I hate the term ORM personally, and agree that the concept of grouping all Asians together leads to great harm. I didn't think that was in question.
And for the record I think what Harvard was doing is wrong, and was absolutely anti-Asian discrimination.
But I also think race-blind admissions is a bad practice that will hurt students from historically undeserved groups, including many of the PI populations I work with heavily.
Race-blind admissions will certainly hurt representation from historically underserved groups. Yes, this is a reality and I don't think that is good. The statistics from Berkeley shows that. However, I hope that you and others of the admissions committee keep in mind what I said and the articles I linked later in the post. AA protects historically underrepresented groups and other racial groups from past, present and future discrimination. There is countless history at our disposal that indicates the ill treatment of the Black community. However, what admissions people may miss is the relatively new concept of casteism and its effect both mentally, physically, health-wise and education-wise (see the rest of my post recent post). If you serve on the admissions team, it's your responsibility to also evaluate other historically underrepresented groups within the Asian diasporas. I was alarmed that a professor/faculty hadn't reflected on this and was quick to knock me down for trying to highlight it. I'm not as well educated or well spoken as you maybe, but don't miss the forest.

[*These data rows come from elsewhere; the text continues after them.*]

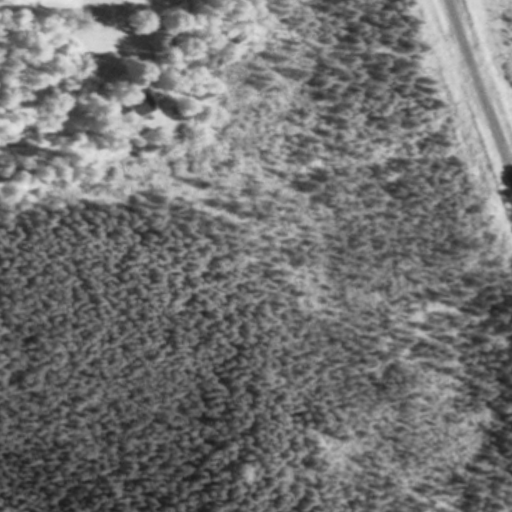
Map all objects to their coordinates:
road: (478, 89)
building: (143, 103)
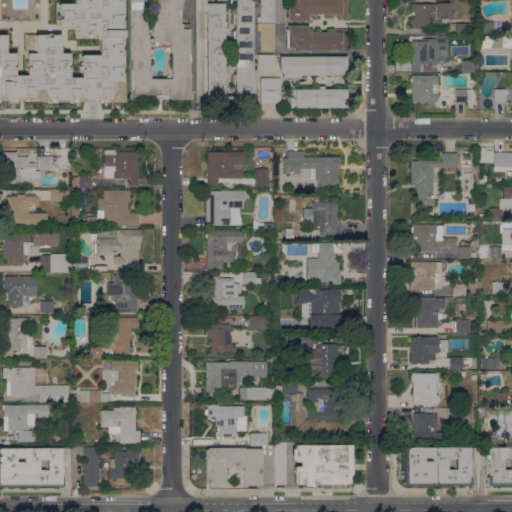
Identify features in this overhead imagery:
building: (313, 8)
building: (315, 8)
building: (266, 12)
building: (428, 13)
building: (430, 14)
building: (510, 20)
building: (511, 21)
building: (265, 24)
building: (486, 26)
building: (465, 28)
building: (266, 37)
building: (310, 39)
building: (315, 39)
building: (485, 40)
building: (495, 40)
building: (495, 41)
building: (241, 48)
building: (213, 49)
building: (158, 50)
building: (426, 51)
building: (228, 52)
building: (163, 54)
building: (71, 55)
building: (69, 58)
building: (510, 59)
building: (264, 60)
building: (511, 60)
building: (311, 65)
building: (311, 65)
building: (468, 65)
building: (132, 67)
road: (198, 79)
building: (422, 87)
building: (424, 87)
building: (269, 89)
building: (270, 90)
building: (461, 93)
building: (462, 94)
building: (499, 95)
building: (315, 97)
building: (317, 97)
building: (482, 105)
road: (256, 127)
building: (501, 158)
building: (501, 160)
building: (47, 162)
building: (119, 164)
building: (27, 165)
building: (121, 165)
building: (218, 165)
building: (221, 165)
building: (241, 165)
building: (310, 165)
building: (312, 166)
building: (18, 169)
building: (426, 175)
building: (259, 176)
building: (427, 176)
building: (78, 180)
building: (81, 181)
building: (260, 181)
building: (54, 194)
building: (55, 194)
building: (507, 194)
building: (505, 197)
building: (315, 198)
building: (78, 199)
building: (221, 205)
building: (114, 207)
building: (221, 207)
building: (113, 209)
building: (21, 210)
building: (21, 211)
building: (495, 214)
building: (321, 216)
building: (322, 217)
building: (288, 233)
building: (511, 234)
building: (507, 236)
building: (430, 237)
building: (429, 239)
building: (24, 244)
building: (117, 244)
building: (116, 245)
building: (219, 246)
building: (217, 247)
building: (461, 251)
building: (489, 251)
building: (463, 252)
building: (490, 252)
building: (31, 253)
road: (375, 254)
building: (472, 254)
building: (56, 261)
building: (327, 262)
building: (80, 263)
building: (322, 263)
building: (509, 264)
building: (510, 265)
building: (291, 271)
building: (423, 274)
building: (425, 274)
building: (104, 275)
building: (269, 276)
building: (246, 277)
building: (248, 277)
building: (500, 286)
building: (501, 287)
building: (16, 288)
building: (18, 288)
building: (458, 289)
building: (120, 291)
building: (123, 292)
building: (222, 292)
building: (224, 293)
building: (44, 305)
building: (320, 306)
building: (45, 307)
building: (319, 307)
building: (426, 311)
building: (427, 311)
building: (85, 313)
road: (171, 317)
building: (252, 321)
building: (258, 322)
building: (263, 323)
building: (460, 325)
building: (496, 325)
building: (462, 326)
building: (496, 326)
building: (17, 332)
building: (119, 332)
building: (119, 332)
building: (15, 334)
building: (218, 338)
building: (219, 339)
building: (293, 341)
building: (422, 348)
building: (93, 349)
building: (425, 349)
building: (95, 351)
building: (40, 352)
building: (319, 358)
building: (323, 360)
building: (456, 362)
building: (488, 362)
building: (490, 362)
building: (459, 363)
building: (49, 367)
building: (230, 371)
building: (230, 373)
building: (118, 375)
building: (113, 381)
building: (511, 382)
building: (511, 383)
building: (30, 384)
building: (31, 385)
building: (287, 386)
building: (288, 386)
building: (422, 387)
building: (424, 387)
building: (252, 392)
building: (255, 392)
building: (73, 397)
building: (500, 397)
building: (321, 403)
building: (322, 404)
building: (482, 410)
building: (457, 414)
building: (21, 415)
building: (20, 417)
building: (225, 418)
building: (226, 419)
building: (509, 419)
building: (119, 422)
building: (120, 423)
building: (509, 425)
building: (423, 426)
building: (427, 428)
building: (285, 436)
building: (256, 437)
building: (258, 438)
building: (122, 463)
building: (122, 463)
building: (231, 463)
building: (279, 463)
building: (320, 463)
building: (232, 464)
building: (279, 464)
building: (321, 464)
building: (435, 464)
building: (498, 464)
building: (29, 465)
building: (88, 465)
building: (499, 465)
building: (90, 466)
building: (436, 466)
building: (31, 467)
road: (256, 508)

I don't know how else to phrase it without sounding insensitive. Is it impossible for admissions to evaluate individual experiences? Maybe I don't understand how med admissions work differently from undergrad.
Regardless, @eigen (and others) I didn't appreciate being called insensitive for trying to highlight something, which I believe a faculty member and others with more lived experience should have been able to rationalize and speak on in an equal manner to the populations you represent. Think of how many Laotian, Cambodian, Vietnamese physicians you've seen. Think of how many times you've discussed casteism and nuanced experiences amongst your Indian colleagues (if you have any). Asians are more likely to internalize racism and discrimination in the workplace/education/elsewhere and they just keep their heads down and push. Just because you and others don't hear about it doesn't mean it doesn't exist in a historical sense. Recent events are also part of history as much as events occurring hundreds of years ago.
I don't think anything more fruitful will come from my discussion of this topic, but just hoping it atleast offered a different perspective as you evaluate future applications.